→ **Extracted records**:

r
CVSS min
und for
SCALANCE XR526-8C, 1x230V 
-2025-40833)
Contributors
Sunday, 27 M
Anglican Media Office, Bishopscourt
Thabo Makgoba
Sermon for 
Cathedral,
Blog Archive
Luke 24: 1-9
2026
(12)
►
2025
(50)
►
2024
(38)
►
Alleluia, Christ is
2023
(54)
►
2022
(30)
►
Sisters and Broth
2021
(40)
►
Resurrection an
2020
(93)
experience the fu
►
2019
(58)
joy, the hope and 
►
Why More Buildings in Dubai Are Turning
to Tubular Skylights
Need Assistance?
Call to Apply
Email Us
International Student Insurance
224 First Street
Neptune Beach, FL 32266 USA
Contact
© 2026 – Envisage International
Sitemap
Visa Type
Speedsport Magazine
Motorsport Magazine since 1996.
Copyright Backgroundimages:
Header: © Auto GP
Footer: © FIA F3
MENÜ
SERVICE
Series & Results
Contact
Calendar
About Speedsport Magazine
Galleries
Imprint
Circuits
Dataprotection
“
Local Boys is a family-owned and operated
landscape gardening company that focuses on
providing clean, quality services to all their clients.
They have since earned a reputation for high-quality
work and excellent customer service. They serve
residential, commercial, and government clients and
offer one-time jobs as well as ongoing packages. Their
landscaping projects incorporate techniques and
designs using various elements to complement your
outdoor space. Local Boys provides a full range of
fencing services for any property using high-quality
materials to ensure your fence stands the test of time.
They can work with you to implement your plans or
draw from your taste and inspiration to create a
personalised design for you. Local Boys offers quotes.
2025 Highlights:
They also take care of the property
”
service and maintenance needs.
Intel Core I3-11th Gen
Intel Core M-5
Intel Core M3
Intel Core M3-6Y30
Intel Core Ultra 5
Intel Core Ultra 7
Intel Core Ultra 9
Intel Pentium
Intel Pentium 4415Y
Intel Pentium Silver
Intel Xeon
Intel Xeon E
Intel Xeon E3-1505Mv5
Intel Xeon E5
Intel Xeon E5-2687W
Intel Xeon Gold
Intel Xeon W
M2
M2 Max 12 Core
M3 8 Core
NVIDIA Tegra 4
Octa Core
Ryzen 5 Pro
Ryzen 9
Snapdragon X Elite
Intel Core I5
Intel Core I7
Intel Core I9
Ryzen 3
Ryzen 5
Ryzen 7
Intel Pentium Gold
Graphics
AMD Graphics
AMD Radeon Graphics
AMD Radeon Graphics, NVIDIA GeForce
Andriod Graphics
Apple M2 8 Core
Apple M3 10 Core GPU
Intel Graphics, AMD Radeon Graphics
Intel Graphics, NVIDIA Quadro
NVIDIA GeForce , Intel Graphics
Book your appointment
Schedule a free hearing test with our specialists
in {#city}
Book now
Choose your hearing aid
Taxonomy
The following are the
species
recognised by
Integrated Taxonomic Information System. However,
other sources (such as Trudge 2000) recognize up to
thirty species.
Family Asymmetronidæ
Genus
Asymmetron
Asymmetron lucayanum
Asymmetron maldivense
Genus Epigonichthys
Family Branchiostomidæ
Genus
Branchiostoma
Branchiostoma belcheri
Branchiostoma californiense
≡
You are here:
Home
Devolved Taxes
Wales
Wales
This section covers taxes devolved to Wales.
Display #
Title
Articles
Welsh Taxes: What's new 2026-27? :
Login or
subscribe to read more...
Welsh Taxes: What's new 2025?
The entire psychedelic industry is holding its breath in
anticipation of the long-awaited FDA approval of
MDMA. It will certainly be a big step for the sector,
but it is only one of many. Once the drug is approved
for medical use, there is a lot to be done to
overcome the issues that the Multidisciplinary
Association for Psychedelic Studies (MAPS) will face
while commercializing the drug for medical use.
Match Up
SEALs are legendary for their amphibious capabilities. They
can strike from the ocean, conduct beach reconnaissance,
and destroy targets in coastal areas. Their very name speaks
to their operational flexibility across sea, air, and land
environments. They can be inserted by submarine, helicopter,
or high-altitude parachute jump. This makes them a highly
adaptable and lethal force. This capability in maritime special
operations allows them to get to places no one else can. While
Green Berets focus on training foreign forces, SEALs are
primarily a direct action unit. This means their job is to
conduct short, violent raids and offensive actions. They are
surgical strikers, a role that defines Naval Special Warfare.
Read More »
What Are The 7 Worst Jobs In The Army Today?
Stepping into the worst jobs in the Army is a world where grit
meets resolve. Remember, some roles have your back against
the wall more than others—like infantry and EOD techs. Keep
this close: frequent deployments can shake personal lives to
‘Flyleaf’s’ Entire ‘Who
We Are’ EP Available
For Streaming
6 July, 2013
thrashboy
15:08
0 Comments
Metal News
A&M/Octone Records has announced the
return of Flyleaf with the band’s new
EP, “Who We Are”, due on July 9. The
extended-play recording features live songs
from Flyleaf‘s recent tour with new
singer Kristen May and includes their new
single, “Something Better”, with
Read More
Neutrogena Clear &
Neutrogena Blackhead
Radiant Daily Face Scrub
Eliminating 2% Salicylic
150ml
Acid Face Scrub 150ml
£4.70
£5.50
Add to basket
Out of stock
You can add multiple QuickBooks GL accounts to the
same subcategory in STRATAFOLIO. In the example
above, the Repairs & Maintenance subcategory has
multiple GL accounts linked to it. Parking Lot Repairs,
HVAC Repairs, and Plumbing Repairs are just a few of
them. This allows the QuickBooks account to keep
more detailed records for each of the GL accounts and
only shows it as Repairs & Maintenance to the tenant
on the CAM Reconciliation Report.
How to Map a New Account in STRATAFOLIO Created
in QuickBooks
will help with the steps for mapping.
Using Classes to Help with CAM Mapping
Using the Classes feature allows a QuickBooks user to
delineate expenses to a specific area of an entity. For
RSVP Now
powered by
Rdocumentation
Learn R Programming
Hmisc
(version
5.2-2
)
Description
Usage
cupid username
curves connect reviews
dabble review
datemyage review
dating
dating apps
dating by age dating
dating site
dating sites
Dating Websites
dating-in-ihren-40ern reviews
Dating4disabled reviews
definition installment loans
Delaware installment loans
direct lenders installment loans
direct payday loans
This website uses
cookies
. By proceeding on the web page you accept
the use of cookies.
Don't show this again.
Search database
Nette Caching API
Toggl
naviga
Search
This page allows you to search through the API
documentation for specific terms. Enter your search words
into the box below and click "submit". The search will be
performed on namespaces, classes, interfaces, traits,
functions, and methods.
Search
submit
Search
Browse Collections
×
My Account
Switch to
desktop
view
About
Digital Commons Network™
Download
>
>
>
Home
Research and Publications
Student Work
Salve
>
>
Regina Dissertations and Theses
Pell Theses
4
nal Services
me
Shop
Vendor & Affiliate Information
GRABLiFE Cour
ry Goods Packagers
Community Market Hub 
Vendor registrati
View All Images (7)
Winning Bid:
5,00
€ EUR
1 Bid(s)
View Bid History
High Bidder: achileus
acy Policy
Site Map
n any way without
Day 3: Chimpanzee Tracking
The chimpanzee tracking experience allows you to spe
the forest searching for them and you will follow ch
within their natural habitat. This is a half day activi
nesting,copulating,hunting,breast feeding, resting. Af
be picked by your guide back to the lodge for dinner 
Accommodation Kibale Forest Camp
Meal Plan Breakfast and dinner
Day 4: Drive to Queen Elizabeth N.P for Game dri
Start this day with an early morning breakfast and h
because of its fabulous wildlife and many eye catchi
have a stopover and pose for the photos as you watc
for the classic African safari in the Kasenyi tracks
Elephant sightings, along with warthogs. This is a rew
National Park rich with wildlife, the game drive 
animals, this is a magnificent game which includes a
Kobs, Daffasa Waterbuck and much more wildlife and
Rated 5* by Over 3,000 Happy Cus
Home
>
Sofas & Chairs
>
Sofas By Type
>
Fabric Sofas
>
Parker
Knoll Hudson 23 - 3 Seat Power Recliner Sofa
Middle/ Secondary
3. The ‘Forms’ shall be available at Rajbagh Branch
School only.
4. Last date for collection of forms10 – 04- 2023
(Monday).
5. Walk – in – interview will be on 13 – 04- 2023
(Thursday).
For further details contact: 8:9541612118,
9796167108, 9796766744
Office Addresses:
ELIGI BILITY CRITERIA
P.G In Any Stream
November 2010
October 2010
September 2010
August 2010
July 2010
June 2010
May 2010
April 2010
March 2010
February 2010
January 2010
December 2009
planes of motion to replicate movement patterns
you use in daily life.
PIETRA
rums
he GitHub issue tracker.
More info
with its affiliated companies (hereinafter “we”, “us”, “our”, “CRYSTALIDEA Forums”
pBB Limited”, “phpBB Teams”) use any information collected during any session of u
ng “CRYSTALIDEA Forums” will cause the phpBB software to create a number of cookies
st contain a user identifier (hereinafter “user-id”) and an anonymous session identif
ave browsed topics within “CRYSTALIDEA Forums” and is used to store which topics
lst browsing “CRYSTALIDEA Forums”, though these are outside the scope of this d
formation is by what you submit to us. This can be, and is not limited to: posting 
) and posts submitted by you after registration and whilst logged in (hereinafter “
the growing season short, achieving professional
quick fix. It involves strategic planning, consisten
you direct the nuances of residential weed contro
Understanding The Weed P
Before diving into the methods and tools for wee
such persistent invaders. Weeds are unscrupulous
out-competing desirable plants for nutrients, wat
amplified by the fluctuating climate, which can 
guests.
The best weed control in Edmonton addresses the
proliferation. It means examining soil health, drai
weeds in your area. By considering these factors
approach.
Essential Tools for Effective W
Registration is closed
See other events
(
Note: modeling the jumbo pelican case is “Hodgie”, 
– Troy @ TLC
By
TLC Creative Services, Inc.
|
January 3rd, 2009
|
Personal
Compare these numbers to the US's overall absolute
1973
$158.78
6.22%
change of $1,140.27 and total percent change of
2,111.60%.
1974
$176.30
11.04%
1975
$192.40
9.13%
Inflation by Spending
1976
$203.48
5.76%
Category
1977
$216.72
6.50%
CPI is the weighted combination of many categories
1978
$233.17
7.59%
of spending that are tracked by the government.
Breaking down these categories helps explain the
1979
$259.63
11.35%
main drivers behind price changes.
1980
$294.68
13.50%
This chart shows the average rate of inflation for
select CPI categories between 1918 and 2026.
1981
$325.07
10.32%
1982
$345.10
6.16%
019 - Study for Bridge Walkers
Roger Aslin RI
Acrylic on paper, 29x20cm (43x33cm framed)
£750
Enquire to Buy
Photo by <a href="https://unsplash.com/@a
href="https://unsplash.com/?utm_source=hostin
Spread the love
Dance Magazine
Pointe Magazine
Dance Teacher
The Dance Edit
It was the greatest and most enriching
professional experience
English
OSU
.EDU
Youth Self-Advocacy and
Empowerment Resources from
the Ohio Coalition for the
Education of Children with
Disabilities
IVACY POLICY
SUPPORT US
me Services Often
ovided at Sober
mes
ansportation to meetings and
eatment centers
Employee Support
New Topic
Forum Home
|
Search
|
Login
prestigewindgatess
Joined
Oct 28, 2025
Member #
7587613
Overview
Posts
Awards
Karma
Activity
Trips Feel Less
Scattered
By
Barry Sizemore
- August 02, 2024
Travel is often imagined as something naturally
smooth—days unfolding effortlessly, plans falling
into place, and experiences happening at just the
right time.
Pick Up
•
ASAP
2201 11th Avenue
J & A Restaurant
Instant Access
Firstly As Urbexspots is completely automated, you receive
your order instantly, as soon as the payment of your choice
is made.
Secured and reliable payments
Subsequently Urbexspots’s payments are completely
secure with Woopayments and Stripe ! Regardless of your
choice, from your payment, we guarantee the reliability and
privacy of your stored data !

→ **What you will do**: In the data above, find the line that contains "Association for Psychedelic" and the line that contains "6 July, 2013". Repeat exactly those lines and every line between them, and only those.

→ **Expected output**:
Association for Psychedelic Studies (MAPS) will face
while commercializing the drug for medical use.
Match Up
SEALs are legendary for their amphibious capabilities. They
can strike from the ocean, conduct beach reconnaissance,
and destroy targets in coastal areas. Their very name speaks
to their operational flexibility across sea, air, and land
environments. They can be inserted by submarine, helicopter,
or high-altitude parachute jump. This makes them a highly
adaptable and lethal force. This capability in maritime special
operations allows them to get to places no one else can. While
Green Berets focus on training foreign forces, SEALs are
primarily a direct action unit. This means their job is to
conduct short, violent raids and offensive actions. They are
surgical strikers, a role that defines Naval Special Warfare.
Read More »
What Are The 7 Worst Jobs In The Army Today?
Stepping into the worst jobs in the Army is a world where grit
meets resolve. Remember, some roles have your back against
the wall more than others—like infantry and EOD techs. Keep
this close: frequent deployments can shake personal lives to
‘Flyleaf’s’ Entire ‘Who
We Are’ EP Available
For Streaming
6 July, 2013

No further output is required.